[[ THE INPUT open ]]

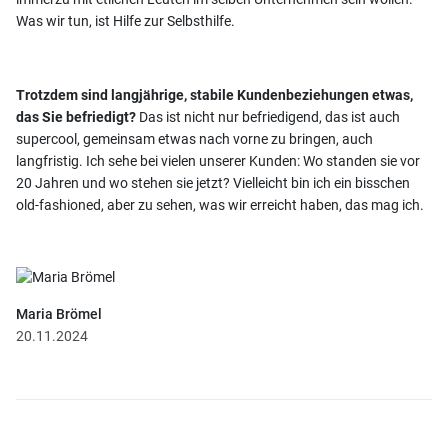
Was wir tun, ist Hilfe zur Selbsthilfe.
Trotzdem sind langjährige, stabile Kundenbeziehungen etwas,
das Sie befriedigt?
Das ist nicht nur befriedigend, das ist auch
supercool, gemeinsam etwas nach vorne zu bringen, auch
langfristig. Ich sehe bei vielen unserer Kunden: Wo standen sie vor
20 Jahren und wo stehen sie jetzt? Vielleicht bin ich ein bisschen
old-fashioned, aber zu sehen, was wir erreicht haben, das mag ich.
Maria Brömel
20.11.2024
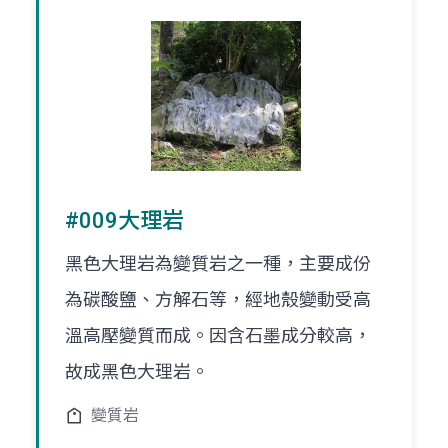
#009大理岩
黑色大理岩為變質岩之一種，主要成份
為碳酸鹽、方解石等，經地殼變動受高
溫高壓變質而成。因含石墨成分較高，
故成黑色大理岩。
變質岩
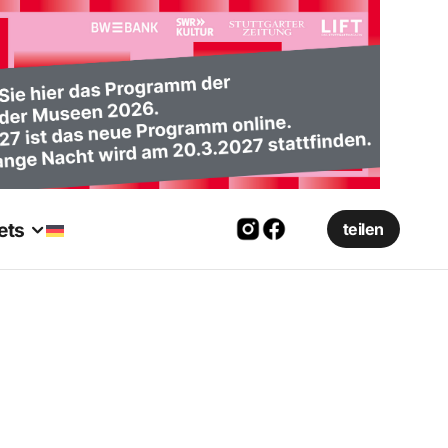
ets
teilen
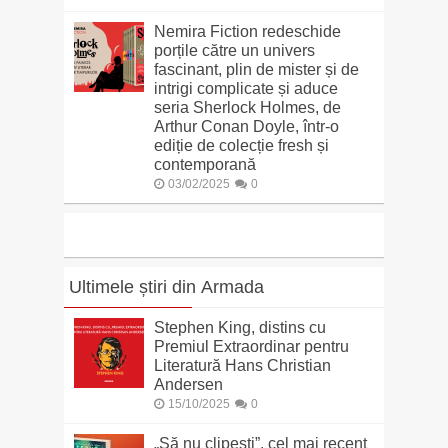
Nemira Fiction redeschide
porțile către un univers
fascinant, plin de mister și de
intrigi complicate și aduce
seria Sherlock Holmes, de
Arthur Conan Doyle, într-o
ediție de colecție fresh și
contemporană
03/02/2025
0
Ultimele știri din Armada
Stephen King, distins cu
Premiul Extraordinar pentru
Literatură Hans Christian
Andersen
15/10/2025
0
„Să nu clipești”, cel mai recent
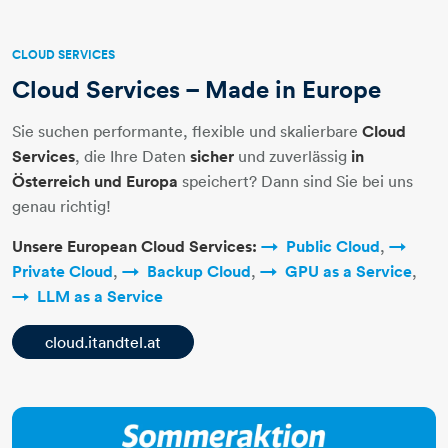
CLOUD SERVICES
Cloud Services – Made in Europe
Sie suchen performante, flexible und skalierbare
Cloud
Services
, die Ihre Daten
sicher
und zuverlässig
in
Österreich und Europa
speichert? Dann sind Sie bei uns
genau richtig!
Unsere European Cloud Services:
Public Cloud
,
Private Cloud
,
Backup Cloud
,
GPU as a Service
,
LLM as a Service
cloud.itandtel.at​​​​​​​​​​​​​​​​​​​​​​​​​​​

[[ THE INPUT closed ]]

- EXERCISE INSTRUCTIONS -
Output all of the records exactly as they appear above, but not the pictures.

- ANSWER AREA -
Was wir tun, ist Hilfe zur Selbsthilfe.
Trotzdem sind langjährige, stabile Kundenbeziehungen etwas,
das Sie befriedigt?
Das ist nicht nur befriedigend, das ist auch
supercool, gemeinsam etwas nach vorne zu bringen, auch
langfristig. Ich sehe bei vielen unserer Kunden: Wo standen sie vor
20 Jahren und wo stehen sie jetzt? Vielleicht bin ich ein bisschen
old-fashioned, aber zu sehen, was wir erreicht haben, das mag ich.
Maria Brömel
20.11.2024
#009大理岩
黑色大理岩為變質岩之一種，主要成份
為碳酸鹽、方解石等，經地殼變動受高
溫高壓變質而成。因含石墨成分較高，
故成黑色大理岩。
變質岩
ets
teilen
Nemira Fiction redeschide
porțile către un univers
fascinant, plin de mister și de
intrigi complicate și aduce
seria Sherlock Holmes, de
Arthur Conan Doyle, într-o
ediție de colecție fresh și
contemporană
03/02/2025
0
Ultimele știri din Armada
Stephen King, distins cu
Premiul Extraordinar pentru
Literatură Hans Christian
Andersen
15/10/2025
0
„Să nu clipești”, cel mai recent
CLOUD SERVICES
Cloud Services – Made in Europe
Sie suchen performante, flexible und skalierbare
Cloud
Services
, die Ihre Daten
sicher
und zuverlässig
in
Österreich und Europa
speichert? Dann sind Sie bei uns
genau richtig!
Unsere European Cloud Services:
Public Cloud
,
Private Cloud
,
Backup Cloud
,
GPU as a Service
,
LLM as a Service
cloud.itandtel.at​​​​​​​​​​​​​​​​​​​​​​​​​​​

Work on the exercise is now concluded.